● **Selection**:
Products This table contains information about the products sold by Contoso.

Sales This one contains detailed sales, one row for each individual sale.

Stores This table has information about the stores where the sales were transacted.

Date This is a helper table that contains the calendar. David learned in a Business Intelligence class that such a table is of paramount importance when building a good data model.

Karin gives David access to the views so that he can load the granular information. David decides to begin again from scratch, so he opens Power BI Desktop and loads these tables into a new model, following the same procedure he did to load the Sales2015 view. The only difference is this time he loads four tables at once, as shown in Figure 6-1.

Image

Figure 6-1: Using the Navigator dialog box, you can load multiple tables at once.

Instead of loading the tables directly from the Navigator dialog box, you’ll find it more convenient to click the Edit Queries button (on the Home tab of the ribbon, in the External Data group) to open Query Editor and then change the names of the tables, removing the ContosoBi prefix. In fact, as you might remember, Query Editor names them ContosoBi.Sales instead of the more readable Sales.

After you close Query Editor, Power BI Desktop loads the table in the model and automatically creates some relationships among them. The Power BI Desktop algorithm that detects relationships is not perfect, and, in fact, it did not detect all of the relationships between the tables.

● **Work to do**:
1. In the Power BI passage, how many tables does David load at once into his new model?
2. Carry on the Power BI passage from its final sentence.
The data after this point are separate from the Power BI passage.

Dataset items
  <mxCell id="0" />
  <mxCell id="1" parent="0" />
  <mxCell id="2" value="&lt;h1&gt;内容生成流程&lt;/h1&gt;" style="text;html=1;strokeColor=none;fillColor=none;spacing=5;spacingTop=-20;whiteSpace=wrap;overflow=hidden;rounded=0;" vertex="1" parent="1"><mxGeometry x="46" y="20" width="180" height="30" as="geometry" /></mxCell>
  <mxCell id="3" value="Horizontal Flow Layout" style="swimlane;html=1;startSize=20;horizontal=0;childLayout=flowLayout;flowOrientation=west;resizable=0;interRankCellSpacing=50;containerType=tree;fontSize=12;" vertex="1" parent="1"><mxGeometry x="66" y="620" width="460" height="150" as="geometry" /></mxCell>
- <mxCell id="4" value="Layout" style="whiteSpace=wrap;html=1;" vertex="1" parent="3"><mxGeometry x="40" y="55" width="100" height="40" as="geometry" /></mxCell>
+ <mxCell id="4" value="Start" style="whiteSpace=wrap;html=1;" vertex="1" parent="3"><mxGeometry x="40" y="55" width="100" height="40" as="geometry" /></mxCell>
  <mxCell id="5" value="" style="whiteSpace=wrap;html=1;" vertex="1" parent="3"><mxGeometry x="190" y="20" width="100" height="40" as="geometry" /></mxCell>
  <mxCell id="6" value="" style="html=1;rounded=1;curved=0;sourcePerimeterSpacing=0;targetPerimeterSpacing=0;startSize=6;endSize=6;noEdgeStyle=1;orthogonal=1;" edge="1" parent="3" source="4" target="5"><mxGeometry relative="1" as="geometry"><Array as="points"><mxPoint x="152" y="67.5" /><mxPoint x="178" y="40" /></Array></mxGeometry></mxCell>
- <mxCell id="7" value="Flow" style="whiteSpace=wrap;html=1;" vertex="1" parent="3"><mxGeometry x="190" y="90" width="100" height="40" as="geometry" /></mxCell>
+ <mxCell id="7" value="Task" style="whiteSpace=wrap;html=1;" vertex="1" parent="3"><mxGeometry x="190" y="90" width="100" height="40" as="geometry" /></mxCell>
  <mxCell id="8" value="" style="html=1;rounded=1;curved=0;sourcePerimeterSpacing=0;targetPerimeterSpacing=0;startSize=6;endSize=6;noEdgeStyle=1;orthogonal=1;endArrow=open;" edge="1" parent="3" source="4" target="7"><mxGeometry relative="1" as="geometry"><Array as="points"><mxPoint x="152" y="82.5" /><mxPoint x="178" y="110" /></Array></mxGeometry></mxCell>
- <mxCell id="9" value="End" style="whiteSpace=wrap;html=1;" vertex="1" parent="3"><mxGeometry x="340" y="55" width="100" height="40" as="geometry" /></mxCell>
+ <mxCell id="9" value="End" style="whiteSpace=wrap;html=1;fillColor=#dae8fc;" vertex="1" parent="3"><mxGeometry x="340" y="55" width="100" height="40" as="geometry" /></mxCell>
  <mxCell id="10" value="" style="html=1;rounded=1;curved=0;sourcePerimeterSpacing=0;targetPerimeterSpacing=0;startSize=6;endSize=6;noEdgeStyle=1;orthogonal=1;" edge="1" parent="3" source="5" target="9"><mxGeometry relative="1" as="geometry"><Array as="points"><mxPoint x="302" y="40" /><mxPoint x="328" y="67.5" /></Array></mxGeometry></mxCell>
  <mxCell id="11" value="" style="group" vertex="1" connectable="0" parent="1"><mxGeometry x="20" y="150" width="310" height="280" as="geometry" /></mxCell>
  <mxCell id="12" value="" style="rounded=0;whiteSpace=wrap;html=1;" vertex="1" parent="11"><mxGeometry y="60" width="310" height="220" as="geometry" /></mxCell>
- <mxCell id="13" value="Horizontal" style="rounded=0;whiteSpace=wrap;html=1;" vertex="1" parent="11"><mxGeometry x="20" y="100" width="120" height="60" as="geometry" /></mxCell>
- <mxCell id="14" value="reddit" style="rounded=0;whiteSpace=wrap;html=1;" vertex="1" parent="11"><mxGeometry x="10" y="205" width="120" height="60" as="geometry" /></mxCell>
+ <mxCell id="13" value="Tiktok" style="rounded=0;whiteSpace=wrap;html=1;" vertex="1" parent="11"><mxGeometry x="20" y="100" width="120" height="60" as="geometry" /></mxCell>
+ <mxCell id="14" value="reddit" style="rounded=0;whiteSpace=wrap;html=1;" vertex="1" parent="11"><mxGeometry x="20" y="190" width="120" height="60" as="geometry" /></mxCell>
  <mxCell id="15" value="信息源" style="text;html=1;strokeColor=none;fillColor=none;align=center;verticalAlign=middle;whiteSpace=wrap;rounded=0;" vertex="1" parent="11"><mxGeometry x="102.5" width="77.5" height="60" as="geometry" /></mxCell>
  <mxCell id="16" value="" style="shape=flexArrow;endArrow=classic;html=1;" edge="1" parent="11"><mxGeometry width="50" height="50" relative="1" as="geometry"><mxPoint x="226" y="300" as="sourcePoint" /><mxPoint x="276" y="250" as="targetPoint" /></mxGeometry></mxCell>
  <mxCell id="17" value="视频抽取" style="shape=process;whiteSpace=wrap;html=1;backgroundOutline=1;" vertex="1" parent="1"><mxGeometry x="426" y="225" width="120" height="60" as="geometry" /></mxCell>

● **Task-by-task outputs**:
1. Four tables.

2.
To follow along and catch up to this point, open Power BI Desktop and then open the companion content file for Chapter 6: Budget – Start.pbix. On the navigation bar, David clicks the Relationship View icon. He then sees the model illustrated in Figure 6-2 and notices that a relationship wasn’t created between the Date and Sales tables.

Image

Figure 6-2: The Power BI Desktop relationship detector did not find the relationship between Sales and Date.

This is not an issue; you can easily create the relationship between Date and Sales by dragging DateKey from the Sales table to DateKey in the Date table to link the two tables with the correct relationship. The final data model is presented in Figure 6-3. (Note that your view of the data models might be different; for example, the Date table might be to the left of Sales, not below it.)

Image

Figure 6-3: The data model structure is a very simple schema, with Sales in the middle and the other tables around it.

Implementing measures

The model, as it is, still requires some adjustments. First, David hides all of the columns that should not be visible when creating reports. He does this by going to Report View, selecting the table columns, right-clicking one, and then clicking Hide. David hides all of the keys and the columns that would be misleading if they were summed straight.

For example, the Sales table contains Quantity and Net Price. By default, Power BI offers to summarize Net Price by summing the values. In reality, this would be wrong because summing the price would not take into consideration the quantity sold.


Note

The Sales table in the Budget – Start.pbix file is hidden by default because all of its columns are hidden. To make it visible, in Data View, right-click the table, and then, on the shortcut menu that opens, click Unhide All.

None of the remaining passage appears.